I studied trails of words and arrows on my eight-foot-long mural of death. Where had I seen the word? There, in my longhand notes of Harry’s discoveries. Traynor had told Harry that if Vangie had a private client, he or she would have to pose a tremendous challenge. Saturdays, one to three p.m., Vangie had – according to her neighbor – kept hours with a client. But the neighbor had never seen anyone enter or exit.

Maybe there wasn’t a client. Perhaps it was Vangie’s way of grabbing some quiet time to write or take a nap.

Or …

Could it be because the challenging client couldn’t be there? Except perhaps, as an avatar, a symbolic representation.

A photograph on the door.

Had Vangie been searching for Jeremy’s primal judgment? Had she uncovered a transforming moment in his past that had kindled today’s crimes?

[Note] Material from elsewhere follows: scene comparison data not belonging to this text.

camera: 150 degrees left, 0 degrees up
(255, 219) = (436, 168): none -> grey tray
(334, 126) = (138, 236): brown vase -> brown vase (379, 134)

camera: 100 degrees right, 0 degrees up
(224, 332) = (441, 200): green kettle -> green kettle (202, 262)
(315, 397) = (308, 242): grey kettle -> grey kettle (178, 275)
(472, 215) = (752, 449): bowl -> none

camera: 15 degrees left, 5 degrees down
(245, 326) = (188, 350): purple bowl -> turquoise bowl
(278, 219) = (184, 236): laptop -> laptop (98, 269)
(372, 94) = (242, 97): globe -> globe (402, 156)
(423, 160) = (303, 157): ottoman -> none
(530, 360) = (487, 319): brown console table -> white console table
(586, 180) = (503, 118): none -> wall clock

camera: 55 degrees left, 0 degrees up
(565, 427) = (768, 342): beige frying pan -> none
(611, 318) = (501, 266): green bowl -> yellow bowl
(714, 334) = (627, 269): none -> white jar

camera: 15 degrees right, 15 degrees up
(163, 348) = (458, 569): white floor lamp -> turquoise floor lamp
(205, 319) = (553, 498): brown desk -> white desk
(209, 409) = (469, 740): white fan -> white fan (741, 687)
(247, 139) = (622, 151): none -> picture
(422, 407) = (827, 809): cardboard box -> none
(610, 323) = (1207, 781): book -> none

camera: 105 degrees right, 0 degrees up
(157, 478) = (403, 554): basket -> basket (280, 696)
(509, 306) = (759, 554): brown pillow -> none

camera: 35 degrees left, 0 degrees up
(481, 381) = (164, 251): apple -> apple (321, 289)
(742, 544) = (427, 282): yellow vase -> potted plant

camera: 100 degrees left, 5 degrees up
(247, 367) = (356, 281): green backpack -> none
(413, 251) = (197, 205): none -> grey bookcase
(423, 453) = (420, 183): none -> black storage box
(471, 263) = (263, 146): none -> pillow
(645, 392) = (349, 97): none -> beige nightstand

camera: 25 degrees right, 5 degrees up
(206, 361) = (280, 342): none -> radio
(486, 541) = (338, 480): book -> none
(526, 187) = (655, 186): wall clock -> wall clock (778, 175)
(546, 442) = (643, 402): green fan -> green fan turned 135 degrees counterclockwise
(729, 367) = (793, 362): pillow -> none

I re-read all police reports, moving backward in time, ending with Officer Jim Day’s notes on my father’s murder scene: clear, precise, insightful, with a concluding judgment that stepped outside objective reportage:

“ …the entire scene was drenched in anger and release. It seems some pivotal mental barrier was broached, a threshold crossed, a major decision acted upon.”

Pivotal mental barrier? Day seemed to have discerned a subtext in my brother’s murderous actions. Had Day noticed anything else? And if he had, would he remember?

Was he even alive?

There was nothing I could do from here. Not with any efficiency. I pulled my phone and called Harry. As I dialed, my eyes drifted to the far-left end of the butcher paper, where I had started by encapsulating the details of my father’s death. The details had been supplied by Officer Jim Day, his name in a wide swathe of black ink.

Day. Where my brother’s records started. Where everything started.

“Nautilus,” my partner answered.

“I need to talk to a guy, Harry. He may be hard to find.”